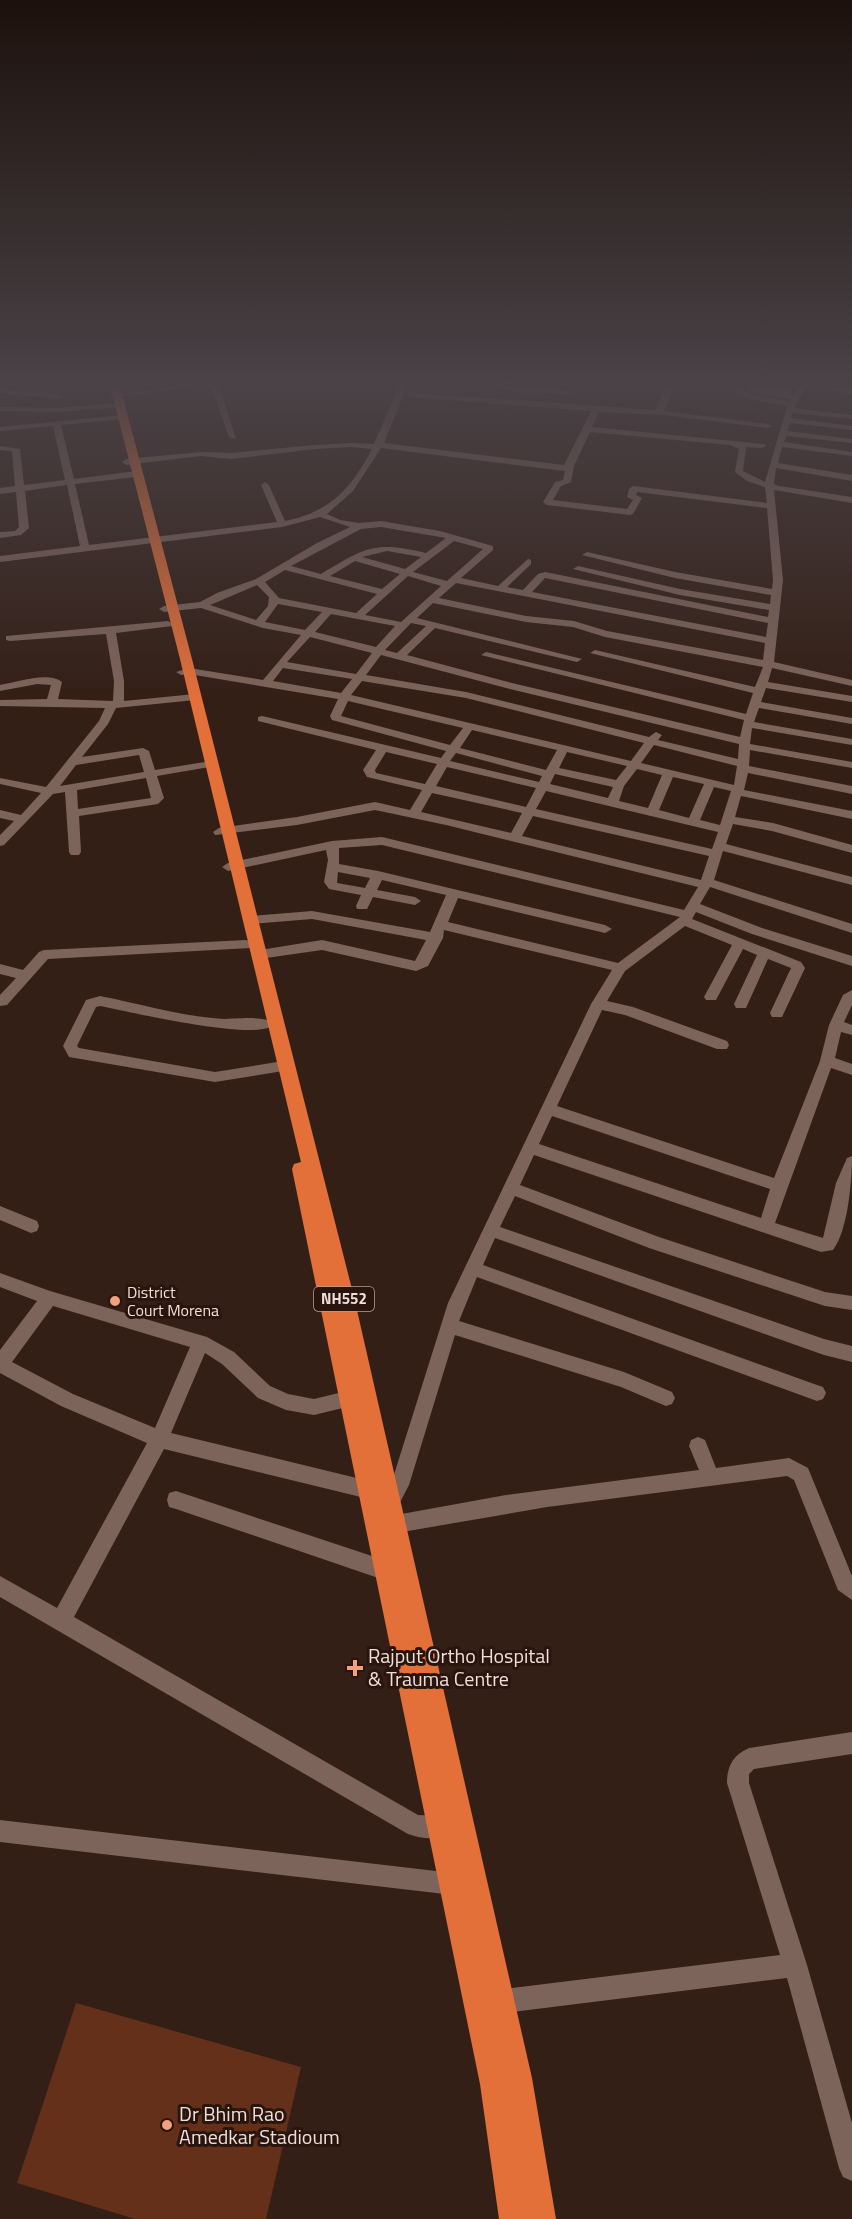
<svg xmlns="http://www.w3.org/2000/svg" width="852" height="2219" viewBox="0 0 852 2219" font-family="'Titillium Web',sans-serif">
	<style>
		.green { fill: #643019 }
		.water { fill: #9f6146 }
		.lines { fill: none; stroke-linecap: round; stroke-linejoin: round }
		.minor { fill: #7d645a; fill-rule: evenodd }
		.highway { fill: #e36f39; fill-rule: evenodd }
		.poi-dot { fill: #f2a07e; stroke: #29150d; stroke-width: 2 }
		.labels { text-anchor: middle; stroke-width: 6; stroke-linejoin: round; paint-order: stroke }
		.shield { fill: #29150d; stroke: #b3a29c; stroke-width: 1.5 }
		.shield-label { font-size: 15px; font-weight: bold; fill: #eedfd9 }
		.poi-label { font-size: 16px; fill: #eedfd9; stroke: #29150d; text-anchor: start }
		.near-poi-label { font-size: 20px; fill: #eedfd9; stroke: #29150d; text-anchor: start }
	</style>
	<rect width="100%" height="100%" fill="#331f16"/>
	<path class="green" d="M76 2003 301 2067 266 2219H135L17 2183Z"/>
	<path class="water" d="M748 386H794L792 389V399L749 393Z"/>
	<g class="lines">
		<path class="minor" d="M172 386H195L111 398 107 396Z
			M207 386H216L221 391 236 439 229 437 213 392Z
			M399 386H407L384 443 564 465 591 411 410 397 406 395 410 393 656 410 666 386H674L664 411 768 424 772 426 768 428 664 415 599 412 592 427 765 444 766 446 762 448 746 447 743 471 765 482 787 406 751 399 736 394 734 386H742L743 391 753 395 789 401 799 386H807L794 408 852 415V419L792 413 791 418 852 426V430L790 423 787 431 852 439V443L786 436 784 442 852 452V456L782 447 778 463 852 475V481L776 468 774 484 779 486 852 497V503L774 490 783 580 774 662 852 680V686L772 668 768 682 852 696V702L766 688 761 702 852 718V724L759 708 754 722 852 739V745L752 728 750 744 852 762V768L750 750 749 766 852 786V794L748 773 744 790 852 811V819L741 796 735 817 773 823 852 845V853L772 831 733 824 726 844 852 877V885L723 851 714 880 852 924V933L710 887 700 904 762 928 852 956V966L752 934 696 912 692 919 801 962 805 968 782 1017H772L770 1013 791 968 768 959 746 1008H736L734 1004 757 955 743 949 716 1000H706L704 997 732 945 685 926 625 971 607 1001 633 1007 727 1041 729 1045 727 1049H717L625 1015 602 1010 557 1106 774 1178 820 1061 829 1025 843 995 852 990V1005L844 1022 852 1025V1035L841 1032 835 1058 852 1064V1075L831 1068 775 1223 823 1238 836 1183 847 1158 852 1156C852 1180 848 1231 833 1250L821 1252 534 1155 520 1185 659 1237 825 1292 852 1296V1310L825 1306 649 1248 515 1196 500 1227 824 1339 852 1346V1362L824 1355 495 1238 483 1265 817 1385 823 1387 826 1393 823 1399 817 1401 477 1277 459 1321 624 1372 672 1392 675 1398 672 1404 666 1406 621 1387 455 1335 409 1485 395 1512 388 1514 381 1512 378 1505 392 1481 448 1303 591 1004 612 970 444 930 443 938 428 966 416 971 322 950 259 959 252 954 254 951 322 940 415 961 426 940 312 919 250 924 243 920 250 916 312 911 430 932 446 895 382 880 377 890 415 897 421 901 415 905 373 897 367 909H357L356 906 361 895 329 889 324 882 328 860 326 850 228 871 222 867 228 863 332 841 382 837 684 910 698 887 446 825 375 810 297 825 215 835 213 832 219 828 297 817 375 802 410 810 422 790 367 777 363 770 376 750 258 721V717L262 716 441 758 446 751 332 720 330 716 338 699 189 674 181 675 176 672 189 668 263 680 301 635 263 628 201 608 164 612 159 609 164 606 200 602 217 593 256 579 317 543 350 527 320 517 282 527 0 562V556L80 546 67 485 25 491 29 528 21 535 0 538V532L15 531 19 527 16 492 0 494V488L15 486 12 451 0 450V446L20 449 24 485 65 480 53 426 0 431V427L125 415V419H122L61 425 74 479 136 471 140 474 136 477 75 484 89 545 277 522 261 485 265 482 269 485 285 521C330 512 351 489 372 449L351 447 315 449 231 459 201 456 126 465 122 462 126 459 201 452 231 453 315 445 351 443 374 444ZM590 432 730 445 739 449 735 472 747 481 765 487 767 503 633 486 629 489 627 497 633 500 627 509 553 500 561 486 571 482 574 466ZM381 448 565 471 563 480 555 482 543 502 547 505 630 515 633 514 642 498 636 495 637 492 767 508 773 580 772 589 675 572 587 552 582 555 675 578 771 595 770 604 680 589 578 566 573 569 680 595 769 610 768 617 545 572 538 574 523 590 507 587 531 564V560L528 559 498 586 461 578 493 550V546L440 531 381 521 359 523 340 520 327 514 353 491ZM381 527 446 538 426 553C373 541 367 547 321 574L291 566 361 529ZM454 541 483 549 447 581 413 572ZM387 551 421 557 405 569 362 557ZM355 561 400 574 382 589 330 576ZM285 570 377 594 356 613 279 598 265 582ZM408 576 441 586 401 622 365 615ZM545 578 768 623 766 637 532 592ZM456 583 765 643 763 660 607 631 574 621 526 616 439 598ZM257 585 269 597 268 606 256 620 210 605ZM433 603 526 622 573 627 605 637 763 667 755 687 595 650 590 653 753 693 746 714 486 652 481 655 744 720 740 737 512 683 407 655 435 628 577 662 582 659 417 618ZM278 604 322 612 305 630 265 622ZM331 614 395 626 376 647 315 632ZM411 623 426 626 397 653 385 650ZM310 637 372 653 356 674 287 662ZM381 655 510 689 739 744 738 759 658 740 662 735 656 732 649 737 466 692 366 675ZM283 668 352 679 341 693 273 681ZM362 681 466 698 644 743 631 761 351 695ZM348 701 463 728 450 745 341 716ZM472 730 557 750 546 770 460 748ZM654 745 737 766 734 785 641 763ZM386 752 437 764 425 784 376 773 375 770ZM567 752 627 766 616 780 559 768ZM456 753 542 776 539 782 450 761ZM447 767 536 788 526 807 436 786ZM637 769 662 775 648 808 619 801 624 786ZM555 774 613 787 608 798 550 784ZM673 777 704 784 689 818 659 810ZM714 787 731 791 720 825 700 820ZM546 791 718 832 712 849 536 809ZM432 793 522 813 511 833 421 812ZM533 816 709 856 701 880 522 836ZM382 845 680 917 618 963 448 922 458 898 605 933 612 929 605 925 378 871 339 864V848ZM338 872 370 878 365 888 337 883ZM552 1116 770 1189 761 1218 539 1144Z
			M495 386 567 390 571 392 567 394 517 392Z
			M807 386 848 389 852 386V394Z
			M0 389 60 395 64 397 60 399 0 393Z
			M119 403 123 405 122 407 59 412 0 411V407L59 408Z
			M168 621 173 624 172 626 116 633 124 681V701L195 694 200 697 195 700 116 708 108 724 82 757 143 748 149 751 155 770 211 761 217 764 215 766 157 776 164 798 158 804 79 816 81 852 79 855H71L69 852 65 792 53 794 4 845 0 846V835L14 821 0 818V810L21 815 41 793 0 784V778L46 787 99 721 105 708 0 706V700L47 699 51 685 37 684 0 691V685C17 682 48 671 62 682L58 699 113 701 114 681 106 634 10 641 6 640V636ZM139 755 144 772 60 786 76 765ZM146 778 151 798 78 809 77 790Z
			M246 940 251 942 253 945 251 948 48 959 7 1005 0 1006V995L16 978 0 974V964L23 970 39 952 44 950Z
			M100 996C141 1004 183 1017 225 1019 236 1019 268 1015 274 1024 261 1043 126 1011 100 1006L96 1007 77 1046 79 1048 215 1072 277 1062 282 1063 284 1067 282 1071 277 1072 215 1082 69 1057 63 1046 86 1000Z
			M0 1206 37 1221 39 1226 37 1231 31 1233 0 1220Z
			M0 1273 50 1291 207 1337 234 1352 270 1386 288 1394 314 1399 359 1388 365 1390 368 1396 365 1402 359 1404 314 1415 286 1410 258 1398 222 1364 205 1353 171 1433 369 1481 376 1484 378 1490 376 1496 369 1499 164 1449 74 1617 418 1815 442 1816 450 1819 453 1827 450 1835C437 1840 421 1839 408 1834L0 1597V1576L57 1608 147 1443 61 1406 0 1373V1350L37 1301 0 1287ZM53 1306 190 1347 155 1428 73 1394 12 1362Z
			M698 1437 705 1440 716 1468 789 1458 808 1468 852 1576V1600L838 1590 794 1480 787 1476 547 1507 385 1535 378 1533 375 1526 378 1519 385 1517 506 1495 699 1470 689 1446 691 1440Z
			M176 1491 387 1561 394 1564 397 1571 394 1578 387 1581 176 1509 169 1507 167 1500 169 1493Z
			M852 1732V1754L754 1769 749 1774V1783L807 1965 852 2123V2181L843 2177 839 2168 787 1978 496 2014 487 2011 484 2002 487 1993 496 1990 780 1955 727 1783C727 1766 733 1755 749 1748Z
			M0 1820 453 1873 461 1876 464 1884 461 1892 453 1895 0 1842Z"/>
		<path class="highway" d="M110 386H120L192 659 354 1297 532 2078 556 2219H499L480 2084 292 1169 294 1164 301 1162 180 659Z"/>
	</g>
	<linearGradient id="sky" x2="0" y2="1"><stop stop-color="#1c110c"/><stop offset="0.55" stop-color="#4a4247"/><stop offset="1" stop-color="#4a4247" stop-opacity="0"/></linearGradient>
	<rect width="852" height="697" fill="url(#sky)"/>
	<g class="poi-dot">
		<circle cx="115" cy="1301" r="6"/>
		<path d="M352 1659h6v6h6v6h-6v6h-6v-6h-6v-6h6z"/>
		<circle cx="167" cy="2125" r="6"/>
	</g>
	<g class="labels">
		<rect class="shield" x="314" y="1287" width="60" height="24" rx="4.5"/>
		<g class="shield-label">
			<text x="344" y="1304">NH552</text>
		</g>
		<g class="poi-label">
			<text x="127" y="1298">District<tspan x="127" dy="18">Court Morena</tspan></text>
		</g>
		<g class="near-poi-label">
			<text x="368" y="1663">Rajput Ortho Hospital<tspan x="368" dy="23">&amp; Trauma Centre</tspan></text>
			<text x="179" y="2121">Dr Bhim Rao<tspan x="179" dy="23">Amedkar Stadioum</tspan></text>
		</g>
	</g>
</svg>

········

Your instructions — Tallying every line that holds the string "linejoin", report the total for the records and nothing else.

Response to this exercise — 2